Water to Cement Ratio: The primary ingredients in concrete are cement, water, fine aggregate and course aggregate. The water chemically reacts with the cement to bind the aggregate in a solid matrix. To fully hydrate cement, a water to cement ratio (w/c ) of 0.26 is required. Additional (free) water is added to the mix to increase the workability of the concrete. As more free water is added to the mix, it increases the shrinkage of the concrete because the free water will eventually evaporate out of the concrete. For our slab-on-grade design, Dudley Engineering typically specifies a maximum w/c ratio of 0.45. Additional workability can be achieved by adding water-reducing admixtures or superplasticizers to the mix.
Fly Ash: Fly ash is a recycled material that can be utilized in limited quantities to replace cement. Replacing a small portion of the cement with fly ash can have the benefit of reducing the expansion of the concrete during curing.
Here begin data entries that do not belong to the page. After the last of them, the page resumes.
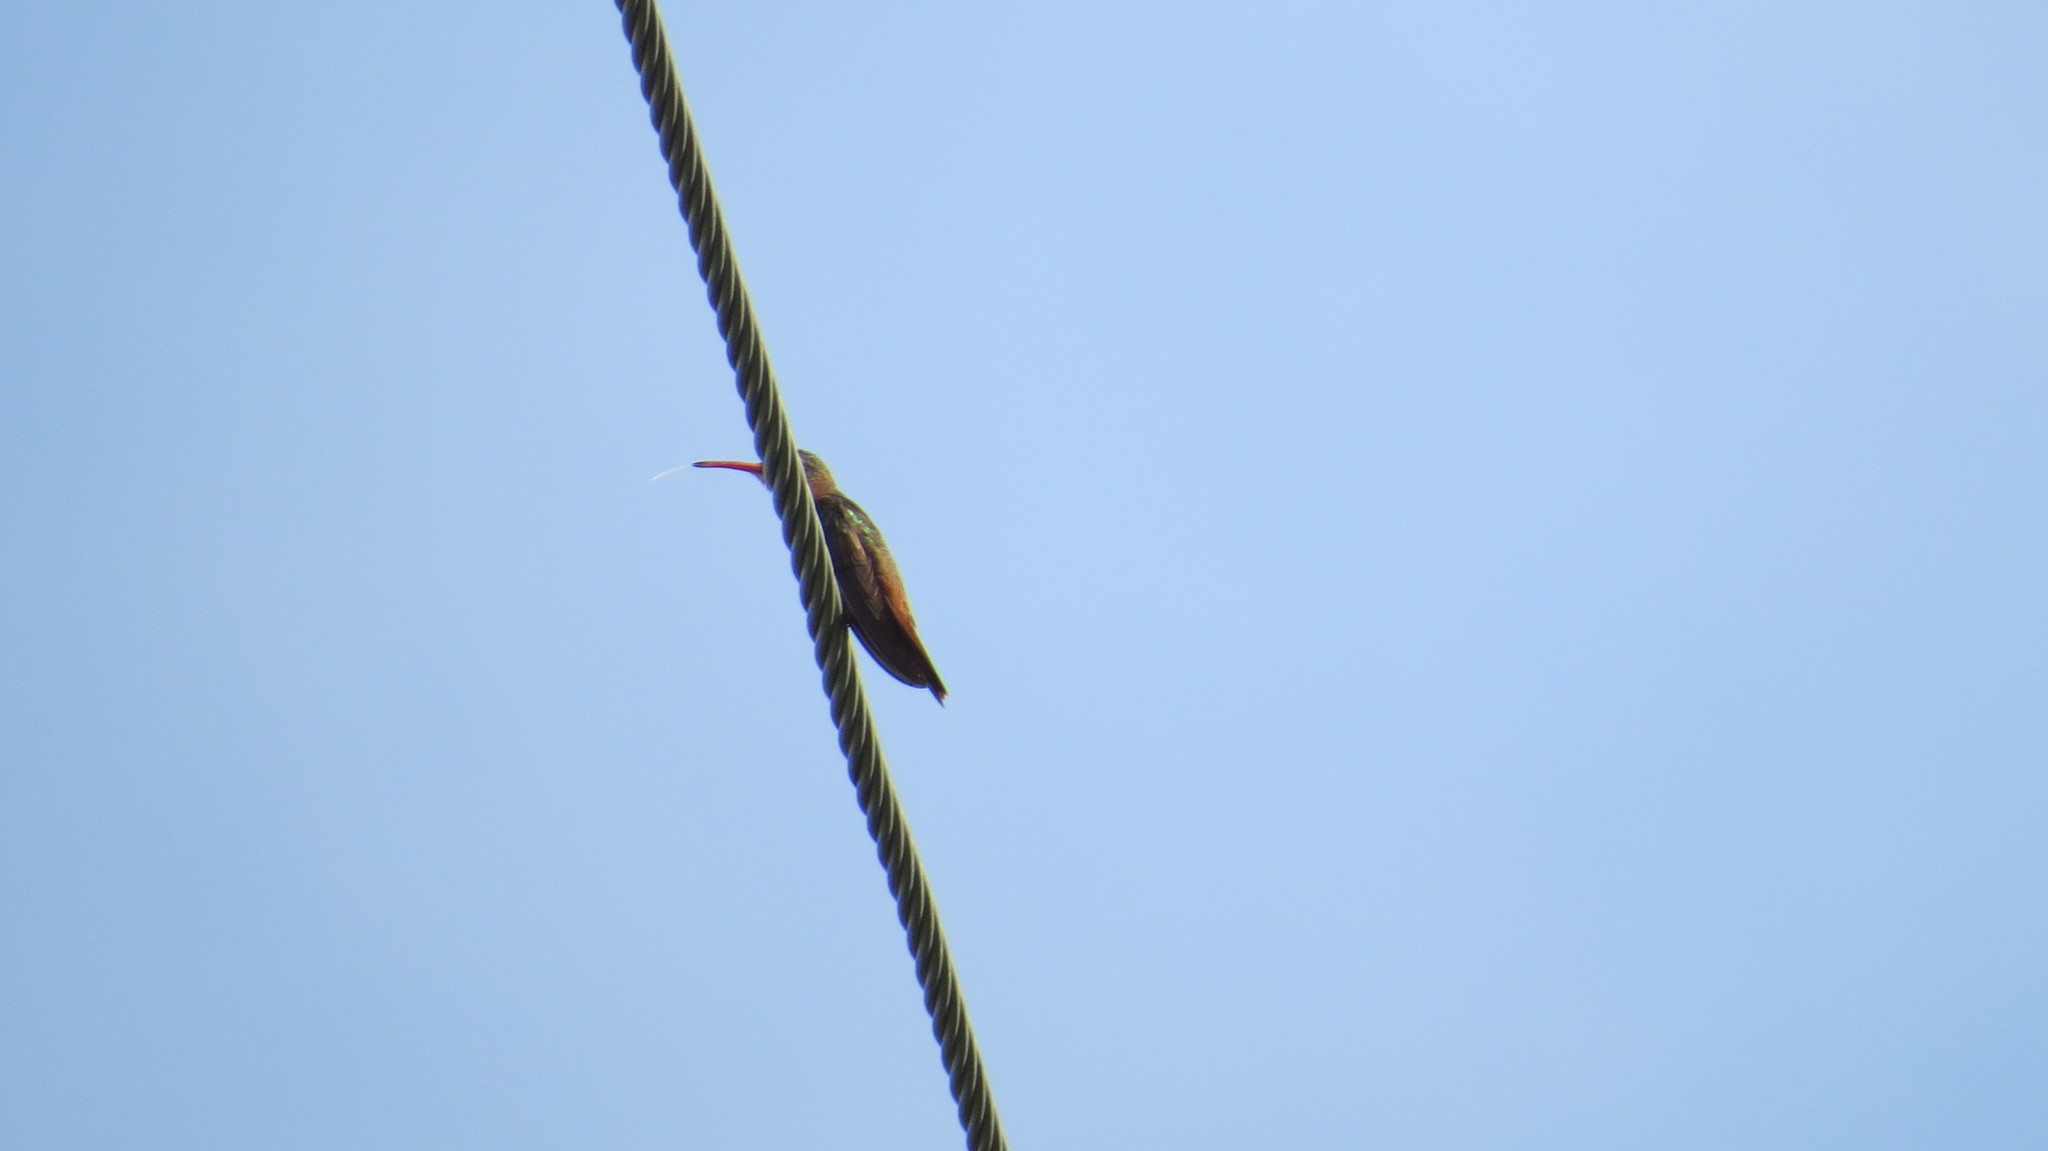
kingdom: Animalia
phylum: Chordata
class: Aves
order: Apodiformes
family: Trochilidae
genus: Amazilia
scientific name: Amazilia rutila
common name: Cinnamon hummingbird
Concrete Additives: There are chemical admixtures which can be added to the concrete mix that reduce the shrinkage rate of the concrete. Recently, on a post-tensioned slab-on-grade foundation that was intended to remain exposed, Dudley Engineering specified a shrinkage-reducing admixture in the concrete. This, along with other measures listed above, has produced a slab that is showing no signs of visible cracks.
To have a slab-on-grade foundation that is relatively crack free even at re-entrant corners, a combination of the solutions addressed above should be utilized. In addition to having a more aesthetic slab, it will also exhibit better structural performance throughout the life of the structure.